* **EXERCISE REQUIREMENTS**:
Copy out the source text in every record line for line, without any changes, and leave out the pictures.
□ □ □ □ □ □ □
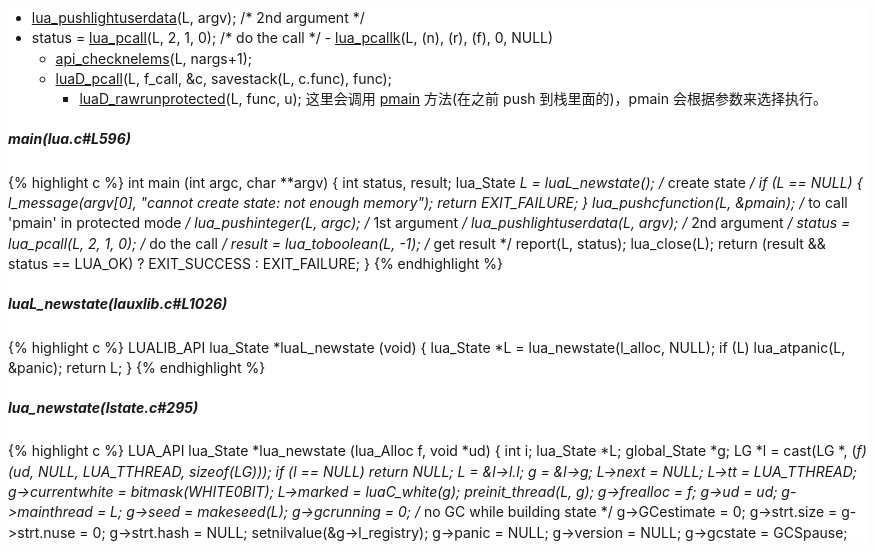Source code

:   - [lua_pushlightuserdata](#lua_pushlightuserdatalapic564)(L, argv); /* 2nd argument */
  -  status = [lua_pcall](#lua_pcallluah278)(L, 2, 1, 0);  /* do the call */
    - [lua_pcallk](#lua_pcallklapic947)(L, (n), (r), (f), 0, NULL)
      - [api_checknelems](#api_checknelemslapih20)(L, nargs+1);
      - [luaD_pcall](#luad_pcallldoc721)(L, f_call, &c, savestack(L, c.func), func);
        - [luaD_rawrunprotected](#luad_rawrunprotectedldoc136)(L, func, u); 这里会调用 [pmain](#550) 方法(在之前 push 到栈里面的)，pmain 会根据参数来选择执行。

##### main(lua.c#L596)
{% highlight c %}
int main (int argc, char **argv) {
  int status, result;
  lua_State *L = luaL_newstate();  /* create state */
  if (L == NULL) {
    l_message(argv[0], "cannot create state: not enough memory");
    return EXIT_FAILURE;
  }
  lua_pushcfunction(L, &pmain);  /* to call 'pmain' in protected mode */
  lua_pushinteger(L, argc);  /* 1st argument */
  lua_pushlightuserdata(L, argv); /* 2nd argument */
  status = lua_pcall(L, 2, 1, 0);  /* do the call */
  result = lua_toboolean(L, -1);  /* get result */
  report(L, status);
  lua_close(L);
  return (result && status == LUA_OK) ? EXIT_SUCCESS : EXIT_FAILURE;
}
{% endhighlight %}

##### luaL_newstate(lauxlib.c#L1026)
{% highlight c %}
LUALIB_API lua_State *luaL_newstate (void) {
  lua_State *L = lua_newstate(l_alloc, NULL);
  if (L) lua_atpanic(L, &panic);
  return L;
}
{% endhighlight %}

##### lua_newstate(lstate.c#295)
{% highlight c %}
LUA_API lua_State *lua_newstate (lua_Alloc f, void *ud) {
  int i;
  lua_State *L;
  global_State *g;
  LG *l = cast(LG *, (*f)(ud, NULL, LUA_TTHREAD, sizeof(LG)));
  if (l == NULL) return NULL;
  L = &l->l.l;
  g = &l->g;
  L->next = NULL;
  L->tt = LUA_TTHREAD;
  g->currentwhite = bitmask(WHITE0BIT);
  L->marked = luaC_white(g);
  preinit_thread(L, g);
  g->frealloc = f;
  g->ud = ud;
  g->mainthread = L;
  g->seed = makeseed(L);
  g->gcrunning = 0;  /* no GC while building state */
  g->GCestimate = 0;
  g->strt.size = g->strt.nuse = 0;
  g->strt.hash = NULL;
  setnilvalue(&g->l_registry);
  g->panic = NULL;
  g->version = NULL;
  g->gcstate = GCSpause;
□ □ □ □ □ □ □
* **TASK RESULT**:
Source code

:   - [lua_pushlightuserdata](#lua_pushlightuserdatalapic564)(L, argv); /* 2nd argument */
  -  status = [lua_pcall](#lua_pcallluah278)(L, 2, 1, 0);  /* do the call */
    - [lua_pcallk](#lua_pcallklapic947)(L, (n), (r), (f), 0, NULL)
      - [api_checknelems](#api_checknelemslapih20)(L, nargs+1);
      - [luaD_pcall](#luad_pcallldoc721)(L, f_call, &c, savestack(L, c.func), func);
        - [luaD_rawrunprotected](#luad_rawrunprotectedldoc136)(L, func, u); 这里会调用 [pmain](#550) 方法(在之前 push 到栈里面的)，pmain 会根据参数来选择执行。

##### main(lua.c#L596)
{% highlight c %}
int main (int argc, char **argv) {
  int status, result;
  lua_State *L = luaL_newstate();  /* create state */
  if (L == NULL) {
    l_message(argv[0], "cannot create state: not enough memory");
    return EXIT_FAILURE;
  }
  lua_pushcfunction(L, &pmain);  /* to call 'pmain' in protected mode */
  lua_pushinteger(L, argc);  /* 1st argument */
  lua_pushlightuserdata(L, argv); /* 2nd argument */
  status = lua_pcall(L, 2, 1, 0);  /* do the call */
  result = lua_toboolean(L, -1);  /* get result */
  report(L, status);
  lua_close(L);
  return (result && status == LUA_OK) ? EXIT_SUCCESS : EXIT_FAILURE;
}
{% endhighlight %}

##### luaL_newstate(lauxlib.c#L1026)
{% highlight c %}
LUALIB_API lua_State *luaL_newstate (void) {
  lua_State *L = lua_newstate(l_alloc, NULL);
  if (L) lua_atpanic(L, &panic);
  return L;
}
{% endhighlight %}

##### lua_newstate(lstate.c#295)
{% highlight c %}
LUA_API lua_State *lua_newstate (lua_Alloc f, void *ud) {
  int i;
  lua_State *L;
  global_State *g;
  LG *l = cast(LG *, (*f)(ud, NULL, LUA_TTHREAD, sizeof(LG)));
  if (l == NULL) return NULL;
  L = &l->l.l;
  g = &l->g;
  L->next = NULL;
  L->tt = LUA_TTHREAD;
  g->currentwhite = bitmask(WHITE0BIT);
  L->marked = luaC_white(g);
  preinit_thread(L, g);
  g->frealloc = f;
  g->ud = ud;
  g->mainthread = L;
  g->seed = makeseed(L);
  g->gcrunning = 0;  /* no GC while building state */
  g->GCestimate = 0;
  g->strt.size = g->strt.nuse = 0;
  g->strt.hash = NULL;
  setnilvalue(&g->l_registry);
  g->panic = NULL;
  g->version = NULL;
  g->gcstate = GCSpause;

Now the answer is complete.